How about the Yo La Tengo show on Saturday?
Jack-a-Roe - Bob Dylan. Hmmm... this one's trickier. An old English folk balad, it sounds dark and moody, but it ends with triumph over great adversity. Good portent for a benefit concert, I'd say. And - the verse tacked onto the end of the story is amusinglyhopeful.
This couple they got married, so well they did agree
This couple they got married, so why not you and me
Oh, so why not you and me ?

Tuesday, December 04, 2007


Seems likely that we'll be having some more discussions of politics here from time to time as the '008 U.S. Presidential Election gets nearer.

For the moment, have a look at this viddy dramatizing the 'fairness' of the medium-early Democratic debates. It's more effective if you watch the whole thing (takes about 2 & 1/2 minutes)

Brings to mind George Orwell, no? "All animals are created equal. But some animals are more equal than others."

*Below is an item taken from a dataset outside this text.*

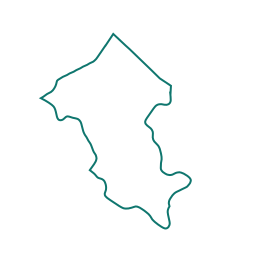 outline of El Llano, La Estrelleta, Dominican Republic, rotated 124°
{"feature_id": "3306468B67891946517614", "entity_name": "El Llano", "entity_type": "district", "adm_level": 2, "iso_a3": "DOM", "parent_name": "Dominican Republic", "parent_adm1": "La Estrelleta", "projection": "robinson", "projection_center": [-71.647, 18.809], "detail": "fine", "context": "isolated", "style": "outline", "palette": "teal", "viewbox_px": 256, "rotation_deg": 124, "n_neighbors": 0, "source": "geoboundaries", "source_scale": "gbopen_adm2", "svg_char_len": 2712}
<svg xmlns="http://www.w3.org/2000/svg" viewBox="0 0 256 256"><g transform="rotate(124 128 128)"><path d="M69.0,116.0L69.1,129.4L66.9,141.3L61.7,171.0L61.0,176.0L58.3,192.8L72.4,192.7L72.4,192.8L86.1,192.9L88.7,193.0L91.1,193.5L92.6,194.0L95.7,195.9L98.5,197.2L102.3,199.6L105.1,200.9L108.9,203.2L111.7,204.5L115.4,206.9L118.2,208.2L122.0,210.6L127.1,212.9L128.4,213.2L129.0,213.1L132.0,212.0L134.2,211.5L136.6,211.3L138.9,211.4L141.2,212.0L145.1,214.1L149.5,215.7L152.0,216.9L151.5,212.2L151.3,207.8L151.4,204.2L151.8,201.7L152.5,200.1L153.4,198.7L155.0,196.8L158.3,193.3L159.2,192.1L159.8,190.7L159.9,190.0L159.7,189.2L159.5,188.6L159.1,188.0L158.1,187.1L156.9,186.5L153.7,185.7L153.1,185.4L152.5,185.0L152.1,184.5L151.5,183.2L150.4,179.5L149.3,176.8L148.8,175.3L148.6,174.5L148.7,172.9L149.2,171.3L149.6,170.5L150.5,169.2L154.9,164.2L156.0,162.9L156.9,161.5L157.7,160.1L158.9,157.1L160.7,153.7L161.6,151.4L162.3,149.9L163.2,148.5L166.2,144.3L167.1,142.8L168.3,139.9L168.7,139.3L169.7,138.1L170.8,137.1L171.5,136.8L172.2,136.5L173.7,136.1L176.9,135.9L184.3,136.1L184.7,130.9L185.0,129.3L185.8,126.6L186.0,125.4L185.8,124.1L185.2,122.2L184.9,120.8L184.9,119.2L185.4,117.6L186.3,116.2L187.3,114.9L188.5,113.7L189.8,112.7L191.2,111.9L191.9,111.6L195.2,110.7L196.3,109.9L196.8,109.3L197.1,108.6L197.3,107.8L197.6,106.1L197.7,102.4L197.6,91.8L197.4,88.9L197.1,87.1L196.8,86.2L196.0,84.7L194.4,82.6L192.0,80.4L189.7,78.6L188.7,77.7L188.0,76.3L187.5,73.9L187.4,71.2L187.4,68.4L187.6,65.6L187.9,62.8L188.6,60.3L190.2,56.8L190.6,55.0L190.9,53.1L191.2,49.1L191.2,45.3L191.1,43.5L190.8,41.8L190.5,41.0L190.0,40.3L189.4,39.8L188.7,39.4L187.3,39.1L185.9,39.3L185.1,39.4L183.7,40.1L182.4,41.2L177.5,46.3L175.5,48.1L174.1,48.9L173.3,49.2L171.8,49.6L169.7,49.8L167.8,51.9L167.2,52.3L165.8,53.0L164.2,53.4L162.5,53.5L159.1,53.5L156.6,53.1L155.0,52.6L153.6,51.9L151.1,50.4L148.4,48.9L145.2,47.0L143.8,46.3L142.9,46.1L140.4,45.8L138.8,45.8L137.3,46.2L136.5,46.5L135.9,47.0L135.4,47.7L134.8,49.3L134.5,51.9L134.6,54.6L134.7,56.4L135.3,59.1L136.0,60.7L137.5,62.4L138.6,63.3L141.8,65.1L142.9,66.1L143.8,67.3L144.5,68.9L144.8,69.8L145.0,71.6L145.0,74.4L144.6,76.1L143.9,77.5L142.9,78.4L138.7,81.0L135.2,82.6L133.1,84.1L130.6,86.5L127.6,89.9L126.6,91.4L125.8,93.0L125.4,94.6L124.5,98.6L124.2,99.3L123.5,100.6L122.0,102.2L118.3,104.5L117.2,105.5L116.4,106.8L116.1,107.4L115.6,109.0L115.2,113.7L114.8,115.2L114.6,115.9L114.1,116.5L113.6,117.0L112.9,117.4L111.4,117.8L109.0,117.9L97.5,117.7L94.9,117.5L93.3,117.1L91.9,116.3L91.3,115.8L90.3,114.7L89.5,113.5L88.3,110.7L87.1,108.9L86.0,108.0L85.4,107.6L83.9,107.3L82.4,107.5L81.1,108.1L78.1,110.3L75.7,112.3L75.7,112.0L69.0,116.0Z" fill="none" stroke="#0f766e" stroke-width="2"/></g></svg>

Yeah, there's more to come on the issue of the 'liberal media' too...

Sunday, December 02, 2007

Let it Snow!

Woke up after a blissful sleep in (those are pretty rare these days) to find a snowy Sunday out my window. It's been an up-and-down weekend: Friday was dinner with a Pete, of whom I've seen precious little for too long, followed by drinks with him and Rashmi, followed by the Jazz and Jewels gig benefitting Planned Parenthood with bunches of people - way to go Sherin, Jacqueline, Beth and Michelle!! - followed by more drinks at one of my new favorite bars in the Village. It was one of those evenings that devolved from French Wine to Irish Whiskey to Belgian Beer to a long walk home, thankfully impervious to the cold. So, yeah, yesterday I was moving predictably slowly, but did manage to motivate for dinner with some theater friends I also hadn't seen for a long while, and then pulled off that unlikeliest of feats: the last minute movie date with friends. On a Saturday? In New York?? Unheard of! But there it was - Susan and Daniel live around the corner from where I was, and they didn't have firm plans, so we went to see Michael Clayton. Really good film, guys - catch it before it leaves the theaters if you can. Then went home and watched the second half of Dig! which is the movie about the parallel stories of the bands The Brian Jonestown Massacre and The Dandy Warhols. If you have any interest in them, or in recent indie rock at all, you'll want to check that out too. Those crazy rock-n-rollers! Got to bed late-ish, but not unreasonably so, and woke up to the Winter Wonderland.

So this morning I went downtown in the season's first proper snowfall to get bagels and other foodstuffs, and have been just hanging around my place with the Sunday New York Times, having coffee and noshing, listening to excellent holiday music and chatting with people on the phone. No laundry will be getting done by me this weekend (unless I blow off that dinner in the East Village, but who wants to be rude?) but it's been nice just having some semi-snowbound solitude. Plus it was a reminder that I should get the actual, physical Sunday Times more often; been too slack on that for too long. Otherwise, I would have missed the article about the Hello Kitty Vibrator. I'm sorry, I mean "shoulder massager." Yeah, it's there in the online version, but no way would I have seen it. And that would have just been a shame. Oh, my!